* Belge alıntısı
◆ ◆ ◆ ◆

Almanya'nın Berlin şehrinde kurulan ve dünden bugüne nice başarılara imza atan, logosunda taşıdığı Türk bayrağı ile de milli değerlerimizi en iyi şekilde temsil eden ve bizleri gururlandıran bir futbol kulübünü, Türkiyemspor'u tanıtmak istiyorum.
Avrupa'da göçmenler tarafından kurulan en büyük spor kulübü olan Türkiyemspor, kuruluş tarihi olan 1978 yılından bu yana Almanya'da yerel bir marka haline geldi.
Profesyonel liglerde oynamış ve halen oynamakta olan oyuncular yetiştiren, Ümit Karan gibi başarılı sporcuları Türk futboluna kazandıran, 46 futbol takımı ve 9 basketbol takımı ile toplam bin 250'den fazla üyesi bulunan ve sosyal sorumluluklarından dolayı çok sayıda ödül alan bir kulüp Türkiyemspor.
Takvimleri biraz geriye sararsak, Türkiyemspor, Soğuk Savaş dönemine tekabül eden yıllarda, 1978'de Batı Berlin'in bir semti olan Kreuzberg'de "Kreuzberg Gençler Birliği" adıyla amatör düzeyde futbol oynayan futbolcular tarafından kuruldu.
Kulüp oyuncuları genel olarak Almanya'da yaşayan Türk göçmenlerden oluşuyordu.
1983-84 döneminde kulüp adını BFC İzmirspor'a çevirdi ve Berlin Amatör Ligi'nin C seviyesinde oynamaya başladı.
İzmirspor adını alma nedeni ise futbolcularının çoğunun kökeninin İzmir olmasıydı.

◆ ◆ ◆ ◆

Veri kümesi satırları:
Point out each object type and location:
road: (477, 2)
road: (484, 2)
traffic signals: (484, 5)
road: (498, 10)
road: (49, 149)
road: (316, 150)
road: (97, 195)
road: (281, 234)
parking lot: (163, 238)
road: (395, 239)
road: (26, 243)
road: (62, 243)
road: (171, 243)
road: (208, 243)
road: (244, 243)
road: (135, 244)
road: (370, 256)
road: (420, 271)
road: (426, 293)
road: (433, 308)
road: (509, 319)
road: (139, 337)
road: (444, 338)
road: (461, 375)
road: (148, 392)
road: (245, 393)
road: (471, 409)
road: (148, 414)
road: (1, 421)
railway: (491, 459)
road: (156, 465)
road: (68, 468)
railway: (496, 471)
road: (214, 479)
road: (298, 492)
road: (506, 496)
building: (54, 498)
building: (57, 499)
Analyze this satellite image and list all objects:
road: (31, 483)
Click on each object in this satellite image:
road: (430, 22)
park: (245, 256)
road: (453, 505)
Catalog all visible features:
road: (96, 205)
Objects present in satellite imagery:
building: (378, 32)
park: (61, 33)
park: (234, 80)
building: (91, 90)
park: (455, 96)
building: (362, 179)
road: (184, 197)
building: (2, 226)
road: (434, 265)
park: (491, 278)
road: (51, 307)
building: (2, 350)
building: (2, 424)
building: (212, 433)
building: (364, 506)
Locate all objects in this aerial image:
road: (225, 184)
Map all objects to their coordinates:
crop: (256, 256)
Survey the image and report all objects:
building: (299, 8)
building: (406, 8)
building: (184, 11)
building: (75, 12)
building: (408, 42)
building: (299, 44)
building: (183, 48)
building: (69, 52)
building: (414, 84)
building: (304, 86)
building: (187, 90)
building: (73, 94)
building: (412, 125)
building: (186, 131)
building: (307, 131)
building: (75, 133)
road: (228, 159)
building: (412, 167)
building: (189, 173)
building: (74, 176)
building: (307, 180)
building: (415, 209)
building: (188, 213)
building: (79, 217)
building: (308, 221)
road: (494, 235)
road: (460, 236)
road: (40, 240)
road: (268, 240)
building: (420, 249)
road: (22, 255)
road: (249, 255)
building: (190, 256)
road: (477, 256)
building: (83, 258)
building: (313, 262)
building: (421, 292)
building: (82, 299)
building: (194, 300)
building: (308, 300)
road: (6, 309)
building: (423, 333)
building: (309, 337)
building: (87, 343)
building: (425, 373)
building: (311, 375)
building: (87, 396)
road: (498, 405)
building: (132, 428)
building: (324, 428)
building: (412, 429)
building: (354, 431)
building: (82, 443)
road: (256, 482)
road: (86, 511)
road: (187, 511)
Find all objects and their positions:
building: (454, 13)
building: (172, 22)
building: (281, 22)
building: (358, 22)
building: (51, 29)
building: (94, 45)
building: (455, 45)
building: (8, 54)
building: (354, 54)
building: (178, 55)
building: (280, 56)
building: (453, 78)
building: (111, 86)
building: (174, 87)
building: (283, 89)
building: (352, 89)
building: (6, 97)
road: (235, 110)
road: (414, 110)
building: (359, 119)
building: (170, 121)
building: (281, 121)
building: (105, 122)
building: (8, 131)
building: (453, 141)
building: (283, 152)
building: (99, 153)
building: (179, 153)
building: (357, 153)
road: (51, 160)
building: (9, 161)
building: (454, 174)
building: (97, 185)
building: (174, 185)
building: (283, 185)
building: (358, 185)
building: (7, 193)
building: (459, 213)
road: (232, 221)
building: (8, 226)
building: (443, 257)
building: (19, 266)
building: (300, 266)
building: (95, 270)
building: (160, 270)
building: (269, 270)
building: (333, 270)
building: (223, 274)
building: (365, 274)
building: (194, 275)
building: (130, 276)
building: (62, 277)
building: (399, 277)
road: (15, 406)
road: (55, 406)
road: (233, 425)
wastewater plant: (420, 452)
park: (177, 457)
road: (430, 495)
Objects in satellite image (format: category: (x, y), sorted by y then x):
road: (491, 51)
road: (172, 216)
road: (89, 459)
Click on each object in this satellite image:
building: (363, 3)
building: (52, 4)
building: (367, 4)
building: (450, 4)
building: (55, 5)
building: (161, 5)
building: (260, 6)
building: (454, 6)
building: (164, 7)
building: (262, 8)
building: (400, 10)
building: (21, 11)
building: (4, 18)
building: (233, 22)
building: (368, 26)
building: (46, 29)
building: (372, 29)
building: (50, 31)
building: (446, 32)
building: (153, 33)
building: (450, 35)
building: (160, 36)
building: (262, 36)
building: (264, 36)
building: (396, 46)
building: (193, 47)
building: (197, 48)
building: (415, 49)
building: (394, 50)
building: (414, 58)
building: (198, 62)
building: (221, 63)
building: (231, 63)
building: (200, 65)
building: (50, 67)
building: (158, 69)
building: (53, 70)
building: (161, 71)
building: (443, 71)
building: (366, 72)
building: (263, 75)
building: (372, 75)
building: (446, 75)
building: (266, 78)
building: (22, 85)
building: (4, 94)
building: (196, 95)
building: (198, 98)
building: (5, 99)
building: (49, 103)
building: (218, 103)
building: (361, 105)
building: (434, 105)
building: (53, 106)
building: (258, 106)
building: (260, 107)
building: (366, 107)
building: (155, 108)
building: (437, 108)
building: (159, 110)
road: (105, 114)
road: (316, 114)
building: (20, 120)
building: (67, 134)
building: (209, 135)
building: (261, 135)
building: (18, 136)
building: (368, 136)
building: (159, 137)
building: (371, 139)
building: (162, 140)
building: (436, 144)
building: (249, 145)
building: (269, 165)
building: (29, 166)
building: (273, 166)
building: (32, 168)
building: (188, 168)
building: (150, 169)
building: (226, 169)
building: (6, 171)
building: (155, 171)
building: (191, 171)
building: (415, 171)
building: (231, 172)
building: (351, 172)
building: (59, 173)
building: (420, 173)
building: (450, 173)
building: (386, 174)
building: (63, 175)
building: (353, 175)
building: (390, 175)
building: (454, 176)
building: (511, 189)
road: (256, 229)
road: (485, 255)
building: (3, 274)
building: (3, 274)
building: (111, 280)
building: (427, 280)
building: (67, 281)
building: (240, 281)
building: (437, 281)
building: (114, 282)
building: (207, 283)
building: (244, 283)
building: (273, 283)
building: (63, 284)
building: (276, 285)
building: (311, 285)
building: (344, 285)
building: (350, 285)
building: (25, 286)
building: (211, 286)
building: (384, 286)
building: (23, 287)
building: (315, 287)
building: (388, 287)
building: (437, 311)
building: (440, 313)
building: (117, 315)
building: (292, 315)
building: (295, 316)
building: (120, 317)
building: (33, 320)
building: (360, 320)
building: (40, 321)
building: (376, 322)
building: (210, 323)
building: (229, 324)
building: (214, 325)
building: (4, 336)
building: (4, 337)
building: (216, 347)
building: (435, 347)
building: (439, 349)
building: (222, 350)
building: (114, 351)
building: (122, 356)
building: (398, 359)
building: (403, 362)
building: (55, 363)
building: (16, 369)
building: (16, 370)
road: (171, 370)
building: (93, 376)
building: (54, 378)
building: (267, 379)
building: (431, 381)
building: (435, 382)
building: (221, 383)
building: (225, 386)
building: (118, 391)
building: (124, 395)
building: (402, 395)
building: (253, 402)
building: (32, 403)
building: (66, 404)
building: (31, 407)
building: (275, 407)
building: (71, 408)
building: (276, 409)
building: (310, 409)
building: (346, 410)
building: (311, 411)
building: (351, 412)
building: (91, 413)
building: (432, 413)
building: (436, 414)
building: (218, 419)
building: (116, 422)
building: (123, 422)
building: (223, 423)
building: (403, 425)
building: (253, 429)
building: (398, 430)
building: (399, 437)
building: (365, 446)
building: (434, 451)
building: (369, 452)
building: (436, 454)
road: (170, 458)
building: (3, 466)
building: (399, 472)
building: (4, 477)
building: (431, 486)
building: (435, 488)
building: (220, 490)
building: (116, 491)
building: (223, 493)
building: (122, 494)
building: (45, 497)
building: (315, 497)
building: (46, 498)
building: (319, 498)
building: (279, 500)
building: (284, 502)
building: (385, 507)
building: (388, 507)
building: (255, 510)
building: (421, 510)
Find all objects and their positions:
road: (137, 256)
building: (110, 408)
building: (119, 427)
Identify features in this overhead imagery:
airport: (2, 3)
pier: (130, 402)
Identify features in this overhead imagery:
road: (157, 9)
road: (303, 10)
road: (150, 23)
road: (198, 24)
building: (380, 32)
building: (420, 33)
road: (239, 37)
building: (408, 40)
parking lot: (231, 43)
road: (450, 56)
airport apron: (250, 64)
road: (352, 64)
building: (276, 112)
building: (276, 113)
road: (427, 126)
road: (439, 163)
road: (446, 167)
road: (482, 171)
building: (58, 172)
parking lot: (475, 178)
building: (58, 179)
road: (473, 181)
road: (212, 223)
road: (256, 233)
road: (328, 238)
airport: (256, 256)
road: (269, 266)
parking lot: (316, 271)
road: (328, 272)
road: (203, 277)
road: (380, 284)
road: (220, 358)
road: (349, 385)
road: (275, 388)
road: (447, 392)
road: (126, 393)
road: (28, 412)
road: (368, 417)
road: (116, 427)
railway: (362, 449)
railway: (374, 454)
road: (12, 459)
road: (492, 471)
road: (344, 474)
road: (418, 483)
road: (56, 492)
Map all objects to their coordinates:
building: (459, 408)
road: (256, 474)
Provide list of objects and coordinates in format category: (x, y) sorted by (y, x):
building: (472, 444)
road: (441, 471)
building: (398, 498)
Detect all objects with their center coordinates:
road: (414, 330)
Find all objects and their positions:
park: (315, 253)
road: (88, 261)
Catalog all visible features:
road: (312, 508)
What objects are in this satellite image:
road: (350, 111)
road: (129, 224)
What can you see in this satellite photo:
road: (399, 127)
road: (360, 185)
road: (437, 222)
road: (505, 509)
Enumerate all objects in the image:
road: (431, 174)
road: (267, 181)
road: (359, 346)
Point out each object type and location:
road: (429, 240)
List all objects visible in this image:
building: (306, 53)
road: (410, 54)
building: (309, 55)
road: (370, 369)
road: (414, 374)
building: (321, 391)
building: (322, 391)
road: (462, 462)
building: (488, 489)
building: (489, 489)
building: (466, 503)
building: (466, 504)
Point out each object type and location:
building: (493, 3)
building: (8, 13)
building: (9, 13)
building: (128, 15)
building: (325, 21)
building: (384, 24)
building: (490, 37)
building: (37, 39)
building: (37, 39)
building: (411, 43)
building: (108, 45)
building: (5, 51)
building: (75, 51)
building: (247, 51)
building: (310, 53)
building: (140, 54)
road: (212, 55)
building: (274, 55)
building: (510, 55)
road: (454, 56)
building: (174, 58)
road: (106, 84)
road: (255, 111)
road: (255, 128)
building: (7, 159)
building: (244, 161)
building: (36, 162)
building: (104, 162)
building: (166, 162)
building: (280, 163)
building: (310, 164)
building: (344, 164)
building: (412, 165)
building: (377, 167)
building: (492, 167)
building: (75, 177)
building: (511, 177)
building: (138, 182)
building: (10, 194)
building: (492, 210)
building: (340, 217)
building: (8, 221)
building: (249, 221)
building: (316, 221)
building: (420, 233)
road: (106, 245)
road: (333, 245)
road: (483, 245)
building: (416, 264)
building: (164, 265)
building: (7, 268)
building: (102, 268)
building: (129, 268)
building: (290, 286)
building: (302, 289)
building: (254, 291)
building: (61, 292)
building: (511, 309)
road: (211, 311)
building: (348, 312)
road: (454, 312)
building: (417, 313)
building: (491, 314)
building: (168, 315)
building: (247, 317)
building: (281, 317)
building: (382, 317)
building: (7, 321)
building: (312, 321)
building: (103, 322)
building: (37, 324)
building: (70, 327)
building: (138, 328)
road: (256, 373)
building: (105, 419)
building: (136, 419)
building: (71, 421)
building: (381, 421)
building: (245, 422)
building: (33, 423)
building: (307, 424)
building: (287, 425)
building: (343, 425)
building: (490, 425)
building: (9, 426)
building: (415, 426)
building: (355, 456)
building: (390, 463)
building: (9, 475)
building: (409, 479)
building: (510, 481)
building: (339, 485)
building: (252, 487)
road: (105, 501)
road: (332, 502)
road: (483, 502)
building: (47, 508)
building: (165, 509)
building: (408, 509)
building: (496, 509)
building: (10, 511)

◆ ◆ ◆ ◆

* İstenenler
1) Aşağıdaki (a), (b) ve (c) ifadelerinin Türkiyemspor metniyle uyuşup uyuşmadığını her biri için evet ya da hayır diyerek belirtin ve kararı veren sözcükleri metinden aynen alıntılayın.
(a) Türkiyemspor 1978'de Batı Berlin'in Kreuzberg semtinde kuruldu.
(b) Kulübün 9 futbol takımı vardır.
(c) Kulüp 1983-84 döneminde Berlin Amatör Ligi'nin A seviyesinde oynamaya başladı.
2) Türkiyemspor'u tanıtan metni bittiği yerden alıp sürdürün.

* Alıştırma yanıtları
1)
(a) Evet: "1978'de Batı Berlin'in bir semti olan Kreuzberg'de"
(b) Hayır: "46 futbol takımı ve 9 basketbol takımı"
(c) Hayır: "Berlin Amatör Ligi'nin C seviyesinde oynamaya başladı"

2)
1987'de takımın adı "Türkiyemspor Berlin e. V." olarak değişti zira artık takımda oynayan sporcular yalnızca İzmir ve çevresinden gelmiyorlardı, Türkiye ve Türkiye dışında farklı ülkelerden de gelip yeşil sahalarda ter döküyorlardı.
1991-92 sezonu öncesi "Utanç Duvarı"nın yıkılmasıyla birlikte Batı ve Doğu Almanya birleşmişti. Bu durum futbol sisteminde de bazı değişikliklere yol açtı.
Türkiyemspor, lig ikincisi olarak yeni kurulan ve üçüncü seviye lig olan Fußball-Oberliga Nordost'da Almanya'nın kuzeydoğusundaki takımlarla mücadele etmeye başladı.
1988, 1989, 1991 yıllarında 3 kez "Berlin Kupa Şampiyonu" olan Türkiyemspor, 3 kere de DFB-Pokal'a (Alman Kupası) katılma hakkı kazandı.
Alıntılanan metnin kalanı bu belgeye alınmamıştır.